NOTE 2. ACQUISITIONS
During fiscal 1997, the Company acquired three software companies, in separate transactions, for an
aggregate consideration of approximately $8.5 million. These acquisitions were accounted for using the
purchase method of accounting, and approximately $6.0 million of the purchase price was allocated to
in-process research and development and expensed at the time of the acquisition. One of the in-process
technologies acquired for $2.5 million was discontinued in fiscal 1998. The project associated with an
additional $2.8 million of the purchased in-process technology was canceled as part of the restructuring in
the third quarter of fiscal 1998 and subsequently sold to a management-led buyout group.

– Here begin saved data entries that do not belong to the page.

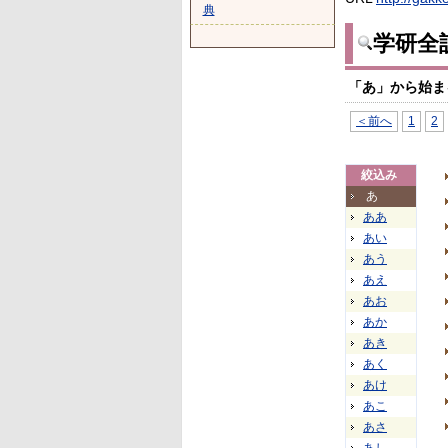
典
学研全
「あ」から始ま
＜前へ
1
2
絞込み
あ
ああ
あい
あう
あえ
あお
あか
あき
あく
あけ
あこ
あさ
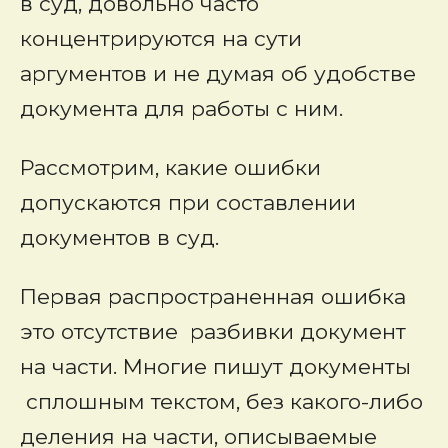
в суд, довольно часто
концентрируются на сути
аргументов и не думая об удобстве
документа для работы с ним.
Рассмотрим, какие ошибки
допускаются при составлении
документов в суд.
Первая распространенная ошибка
это отсутствие разбивки документ
на части. Многие пишут документы
сплошным текстом, без какого-либо
деления на части, описываемые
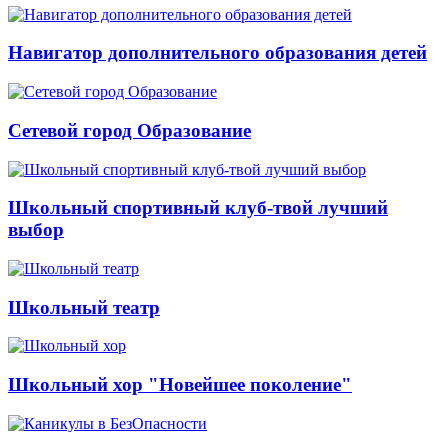
Навигатор дополнительного образования детей
Сетевой город Образование
Школьный спортивный клуб-твой лучший
выбор
Школьный театр
Школьный хор "Новейшее поколение"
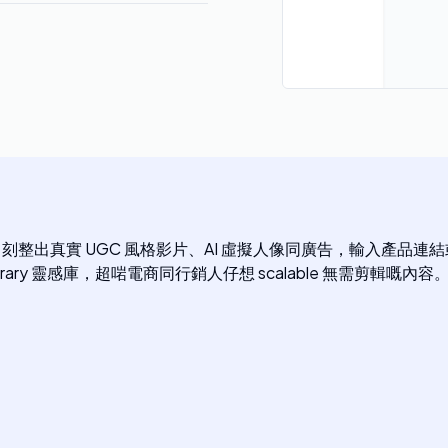
台幫你即刻整出真實 UGC 風格影片、AI 虛擬人像同廣告，輸入產品
d Library 靈感庫，超啱電商同行銷人仔想 scalable 無需剪輯嘅內容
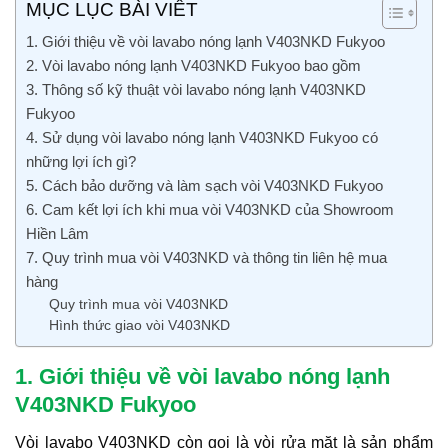
MỤC LỤC BÀI VIẾT
1. Giới thiệu về vòi lavabo nóng lạnh V403NKD Fukyoo
2. Vòi lavabo nóng lạnh V403NKD Fukyoo bao gồm
3. Thông số kỹ thuật vòi lavabo nóng lạnh V403NKD
Fukyoo
4. Sử dụng vòi lavabo nóng lạnh V403NKD Fukyoo có
những lợi ích gì?
5. Cách bảo dưỡng và làm sạch vòi V403NKD Fukyoo
6. Cam kết lợi ích khi mua vòi V403NKD của Showroom
Hiền Lâm
7. Quy trình mua vòi V403NKD và thông tin liên hệ mua
hàng
Quy trình mua vòi V403NKD
Hình thức giao vòi V403NKD
1. Giới thiệu về vòi lavabo nóng lạnh
V403NKD Fukyoo
Vòi lavabo V403NKD còn gọi là vòi rửa mặt là sản phẩm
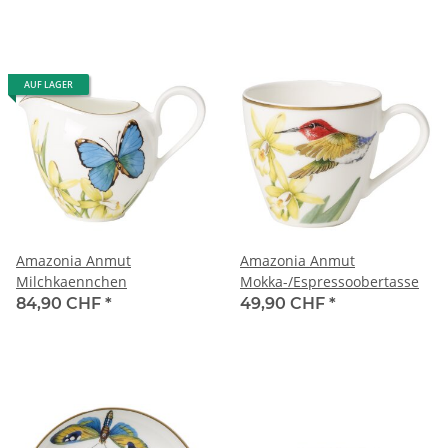
AUF LAGER
Amazonia Anmut
Amazonia Anmut
Milchkaennchen
Mokka-/Espressoobertasse
84,90 CHF
*
49,90 CHF
*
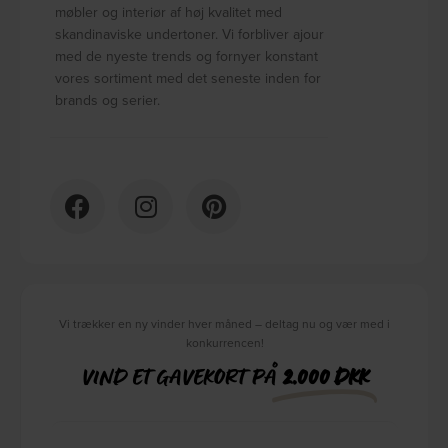
møbler og interiør af høj kvalitet med
skandinaviske undertoner. Vi forbliver ajour
med de nyeste trends og fornyer konstant
vores sortiment med det seneste inden for
brands og serier.
Vi trækker en ny vinder hver måned – deltag nu og vær med i
konkurrencen!
VIND ET GAVEKORT PÅ
2.000 DKK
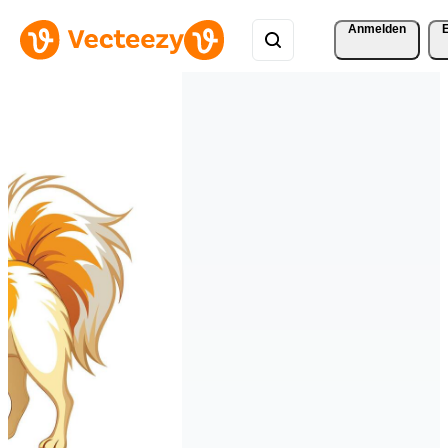
Anmelden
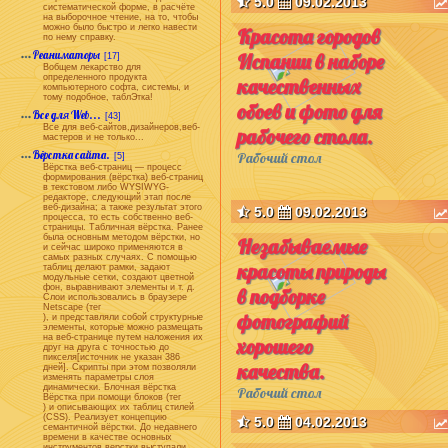
5.0
09.02.2013
систематической форме, в расчёте
на выборочное чтение, на то, чтобы
можно было быстро и легко навести
Красота городов
по нему справку.
Реаниматоры
Испании в наборе
[17]
Вобщем лекарство для
определенного продукта
качественных
компьютерного софта, системы, и
тому подобное, таблЭтка!
обоев и фото для
Все для Web...
[43]
Все для веб-сайтов,дизайнеров,веб-
рабочего стола.
мастеров и не только...
Вёрстка сайта.
Рабочий стол
[5]
Вёрстка веб-страниц — процесс
формирования (вёрстка) веб-страниц
в текстовом либо WYSIWYG-
редакторе, следующий этап после
веб-дизайна; а также результат этого
5.0
09.02.2013
процесса, то есть собственно веб-
страницы. Табличная вёрстка. Ранее
была основным методом вёрстки, но
Незабываемые
и сейчас широко применяются в
самых разных случаях. С помощью
красоты природы
таблиц делают рамки, задают
модульные сетки, создают цветной
фон, выравнивают элементы и т. д.
в подборке
Слои использовались в браузере
Netscape (тег
фотографий
), и представляли собой структурные
элементы, которые можно размещать
на веб-странице путем наложения их
хорошего
друг на друга с точностью до
пикселя[источник не указан 386
качества.
дней]. Скрипты при этом позволяли
изменять параметры слоя
динамически. Блочная вёрстка
Рабочий стол
Вёрстка при помощи блоков (тег
) и описывающих их таблиц стилей
(CSS). Реализует концепцию
5.0
04.02.2013
семантичной вёрстки. До недавнего
времени в качестве основных
инструментов верстки выступали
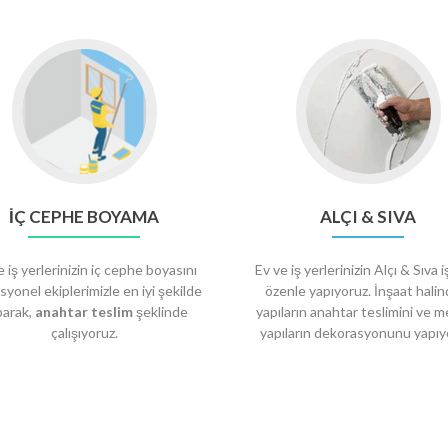
İÇ CEPHE BOYAMA
ALÇI & SIVA
e iş yerlerinizin iç cephe boyasını
Ev ve iş yerlerinizin Alçı & Sıva i
syonel ekiplerimizle en iyi şekilde
özenle yapıyoruz. İnşaat halin
parak,
anahtar teslim
şeklinde
yapıların anahtar teslimini ve 
çalışıyoruz.
yapıların dekorasyonunu yapıy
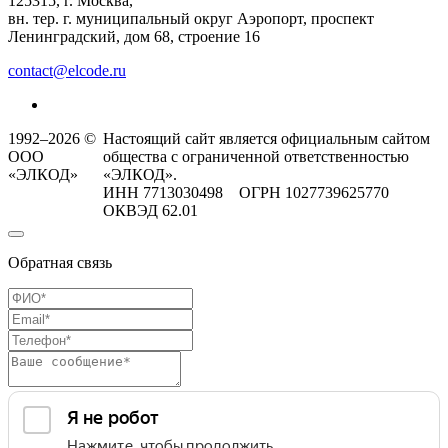
125315, г. Москва,
вн. тер. г. муниципальный округ Аэропорт, проспект
Ленинградский, дом 68, строение 16
contact@elcode.ru
1992–2026 ©
Настоящий сайт является официальным сайтом
ООО
общества с ограниченной ответственностью
«ЭЛКОД»
«ЭЛКОД».
ИНН 7713030498 ОГРН 1027739625770
ОКВЭД 62.01
Обратная связь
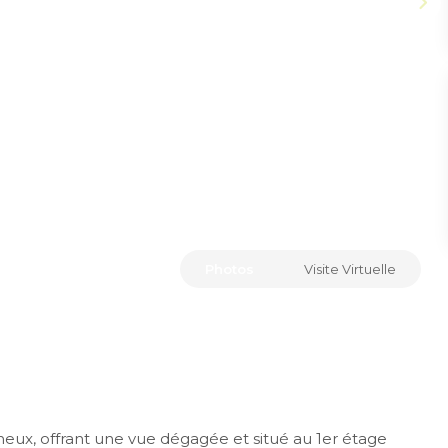
Photos
Visite Virtuelle
ux, offrant une vue dégagée et situé au 1er étage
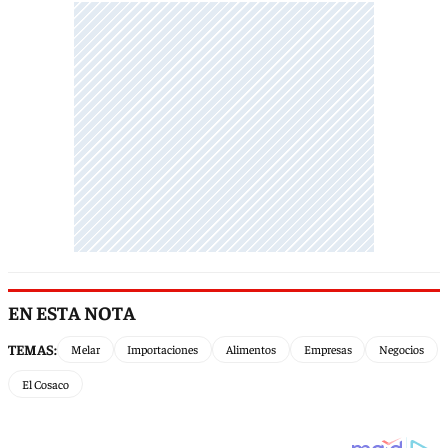
EN ESTA NOTA
TEMAS:
Melar
Importaciones
Alimentos
Empresas
Negocios
El Cosaco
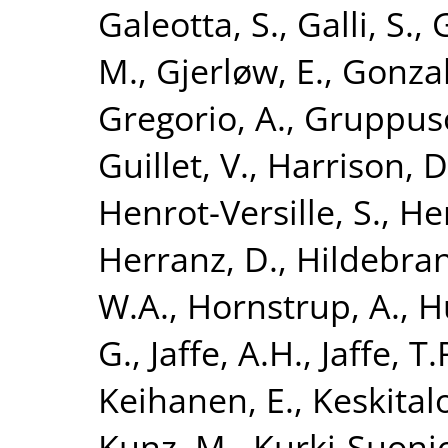
Galeotta, S.
,
Galli, S.
,
M.
,
Gjerløw, E.
,
Gonzal
Gregorio, A.
,
Gruppuso
Guillet, V.
,
Harrison, D
Henrot-Versille, S.
,
He
Herranz, D.
,
Hildebran
W.A.
,
Hornstrup, A.
,
H
G.
,
Jaffe, A.H.
,
Jaffe, T.
Keihanen, E.
,
Keskitalo
Kunz, M.
,
Kurki-Suonio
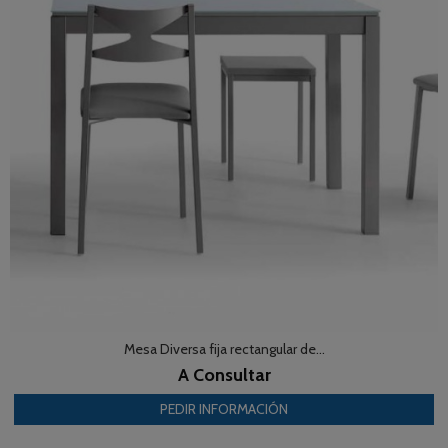
Mesa Diversa fija rectangular de...
A Consultar
PEDIR INFORMACIÓN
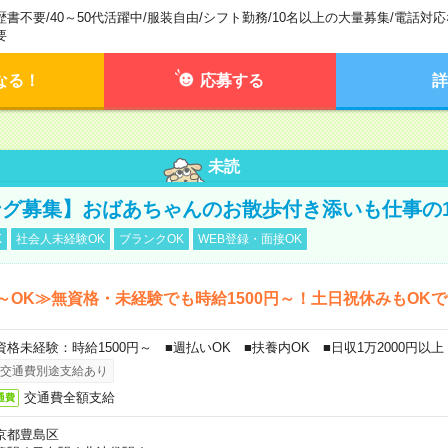
歴書不要
/
40～50代活躍中
/
服装自由
/
シフト勤務
/
10名以上の大量募集
/
電話対応
要
なる！
応募する
詳
未読
グ募集】おばあちゃんのお散歩付き添いも仕事の
K
社会人未経験OK
ブランクOK
WEB登録・面接OK
～OK≫無資格・未経験でも時給1500円～！土日祝休みもOK
資格未経験：時給1500円～ ■週払いOK ■扶養内OK ■日収1万2000円以上
交通費別途支給あり
交通費全額支給
通費
京都豊島区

During fiscal 1996, the Company acquired Ares Software for approximately $15.5 million. The
acquisition was accounted for using the purchase method of accounting, and approximately $15.3 million
of the purchase price was allocated to in-process research and development and expensed at the time of
the acquisition. The value assigned to purchased in-process technology was based on a valuation prepared
by an independent third-party, estimating both the cost of developing and incorporating the in-process
technology into future versions of PostScript and the future cash flows from the enhanced PostScript
product, using a discount factor which takes into consideration the uncertainty surrounding the successful
development of the purchased in-process technology. The in-process technology was completed in fiscal
1997 and incorporated into PostScript 3.
In November 1996, the Company also acquired in-process research and development from Swell
Software for approximately $6.0 million. The research project was discontinued prior to reaching techno-
logical feasibility early in fiscal 1997.